#### DOCUMENT EXCERPT
● ● ●
I found statistics in the world of firefighting rather interesting.  The U.S. Fire Department Profile for 2015 reports that of the 29,727 total departments, 9% were all career (meaning fully-paid staff), 6% were mostly career, 18% were mostly volunteer, and 67% were all volunteer.  However, in the overall picture that year, 49% of the U.S. population was protected by “all career” fire departments.

What this basically says then, is that those small, rural communities (of which there are many) rely heavily on those who selflessly give their time to protect the lives and property of the people who live there.  Smaller neighborhoods do not have the funds and other resources to attract and retain a career fire department.  So who oftentimes steps up?  In many cases it’s the farmer.

53-year-old Jon Eller of Shelby, Nebraska is one example.  He joined the department in 1990 as a beginning farmer and is currently the chief.  He enjoys speaking at local schools about fire prevention, and recruits active and retired farmers to the department.  He feels farmers make good emergency responders, saying they can be on-site quickly and quite often have a natural instinct about what they should do.  In his words:

They can run all kinds of equipment.  If I was trapped in a combine, I’d want a farmer there to help get me out.

When Jon is not busy being a fireman, he’s growing corn and soybeans on 3,600 acres with his father and brother-in-law.

Ron Hampton, a Cassville, Wisconsin farmer keeps his gear with him so he can go straight to the fire, and Texas farmer, Barry Tidwell,  has jumped in his tractor to start plowing a firebreak in front of flames.
● ● ●
Extracted page text data:
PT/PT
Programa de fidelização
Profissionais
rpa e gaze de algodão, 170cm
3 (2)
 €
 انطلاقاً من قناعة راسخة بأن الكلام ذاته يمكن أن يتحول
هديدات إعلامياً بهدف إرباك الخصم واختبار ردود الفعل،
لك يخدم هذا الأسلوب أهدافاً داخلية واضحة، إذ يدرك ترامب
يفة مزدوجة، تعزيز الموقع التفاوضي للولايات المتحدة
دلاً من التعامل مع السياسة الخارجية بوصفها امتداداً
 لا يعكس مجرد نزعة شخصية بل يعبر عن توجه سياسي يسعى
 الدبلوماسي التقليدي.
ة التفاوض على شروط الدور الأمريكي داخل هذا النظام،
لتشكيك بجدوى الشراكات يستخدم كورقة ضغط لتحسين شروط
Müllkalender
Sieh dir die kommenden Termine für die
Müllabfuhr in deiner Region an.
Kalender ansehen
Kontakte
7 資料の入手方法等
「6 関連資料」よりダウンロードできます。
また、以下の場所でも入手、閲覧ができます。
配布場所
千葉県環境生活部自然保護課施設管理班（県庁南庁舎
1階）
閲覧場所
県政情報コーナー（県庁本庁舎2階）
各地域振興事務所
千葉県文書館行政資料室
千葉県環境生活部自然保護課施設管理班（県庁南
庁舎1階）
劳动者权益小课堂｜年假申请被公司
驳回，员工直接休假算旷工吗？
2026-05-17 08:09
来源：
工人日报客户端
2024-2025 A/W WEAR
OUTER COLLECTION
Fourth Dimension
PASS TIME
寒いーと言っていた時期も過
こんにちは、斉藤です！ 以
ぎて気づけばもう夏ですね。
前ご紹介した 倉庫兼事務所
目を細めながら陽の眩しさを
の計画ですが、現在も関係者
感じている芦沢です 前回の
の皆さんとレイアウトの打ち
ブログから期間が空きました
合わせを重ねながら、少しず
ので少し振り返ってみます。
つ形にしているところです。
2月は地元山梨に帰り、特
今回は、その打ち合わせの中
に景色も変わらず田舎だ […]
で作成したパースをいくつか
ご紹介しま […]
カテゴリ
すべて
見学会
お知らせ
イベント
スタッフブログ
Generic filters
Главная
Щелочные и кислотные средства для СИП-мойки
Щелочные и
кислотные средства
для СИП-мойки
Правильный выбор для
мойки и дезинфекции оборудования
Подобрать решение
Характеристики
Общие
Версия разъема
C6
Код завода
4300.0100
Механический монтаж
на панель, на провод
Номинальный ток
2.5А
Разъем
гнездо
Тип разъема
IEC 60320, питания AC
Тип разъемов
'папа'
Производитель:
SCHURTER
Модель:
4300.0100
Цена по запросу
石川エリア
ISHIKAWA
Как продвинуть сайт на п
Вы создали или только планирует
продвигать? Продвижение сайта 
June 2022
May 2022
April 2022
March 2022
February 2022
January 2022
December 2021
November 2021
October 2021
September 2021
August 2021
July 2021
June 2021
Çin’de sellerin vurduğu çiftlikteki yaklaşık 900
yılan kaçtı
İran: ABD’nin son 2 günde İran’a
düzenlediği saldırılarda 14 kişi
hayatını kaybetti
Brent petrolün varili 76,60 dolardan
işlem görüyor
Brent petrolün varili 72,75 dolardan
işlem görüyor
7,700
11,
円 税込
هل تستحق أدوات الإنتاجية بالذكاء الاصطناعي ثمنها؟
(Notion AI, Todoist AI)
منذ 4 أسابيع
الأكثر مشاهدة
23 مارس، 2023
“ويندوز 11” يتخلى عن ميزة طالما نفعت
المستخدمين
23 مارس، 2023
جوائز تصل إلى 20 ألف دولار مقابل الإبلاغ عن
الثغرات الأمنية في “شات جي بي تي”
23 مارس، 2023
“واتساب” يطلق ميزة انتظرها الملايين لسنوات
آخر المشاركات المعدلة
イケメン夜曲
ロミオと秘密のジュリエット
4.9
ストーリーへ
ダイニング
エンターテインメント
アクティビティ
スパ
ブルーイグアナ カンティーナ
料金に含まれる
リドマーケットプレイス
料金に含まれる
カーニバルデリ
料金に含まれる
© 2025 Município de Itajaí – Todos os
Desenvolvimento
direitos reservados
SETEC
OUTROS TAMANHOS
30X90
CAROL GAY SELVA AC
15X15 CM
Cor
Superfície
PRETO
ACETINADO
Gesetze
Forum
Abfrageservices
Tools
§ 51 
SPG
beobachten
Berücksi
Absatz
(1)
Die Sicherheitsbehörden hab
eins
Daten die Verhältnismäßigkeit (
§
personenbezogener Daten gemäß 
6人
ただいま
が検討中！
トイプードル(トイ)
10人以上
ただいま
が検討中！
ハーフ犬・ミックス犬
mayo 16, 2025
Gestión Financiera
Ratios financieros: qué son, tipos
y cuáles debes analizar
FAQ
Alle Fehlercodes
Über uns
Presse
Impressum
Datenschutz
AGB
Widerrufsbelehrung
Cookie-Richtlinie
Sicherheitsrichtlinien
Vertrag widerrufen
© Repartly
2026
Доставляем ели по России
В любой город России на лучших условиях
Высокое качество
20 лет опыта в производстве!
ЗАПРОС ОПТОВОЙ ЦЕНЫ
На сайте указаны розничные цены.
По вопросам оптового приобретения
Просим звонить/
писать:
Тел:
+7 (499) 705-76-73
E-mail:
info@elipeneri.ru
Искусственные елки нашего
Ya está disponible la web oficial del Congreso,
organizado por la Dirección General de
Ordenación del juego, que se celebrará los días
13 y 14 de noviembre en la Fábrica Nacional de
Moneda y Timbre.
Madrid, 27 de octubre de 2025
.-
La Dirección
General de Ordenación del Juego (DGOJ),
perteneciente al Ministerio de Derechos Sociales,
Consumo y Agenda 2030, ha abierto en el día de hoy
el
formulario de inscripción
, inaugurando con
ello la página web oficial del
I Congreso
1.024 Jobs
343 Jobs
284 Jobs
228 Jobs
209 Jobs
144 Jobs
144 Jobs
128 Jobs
● ● ●
#### TASKS TO CARRY OUT
**A.** In the text on farmers as volunteer firefighters, what percentage of U.S. fire departments were all volunteer in 2015?
**B.** Extend the text on farmers as volunteer firefighters from the point where it stops.

#### YOUR RESPONSES
**A.** 67%

**B.**
As I read the information related to volunteer fire departments, I saw some parallels between them and farming.  The number of volunteer firefighters has declined, while the age of firefighters is increasing; and the demands for fire department services continues to grow.

I’ve known many farmer firefighters that have served or currently serve the rural area I live in.  Not only can I thank them for the food I eat, but for the comfort they give me in knowing they’re ready to respond in other ways as well.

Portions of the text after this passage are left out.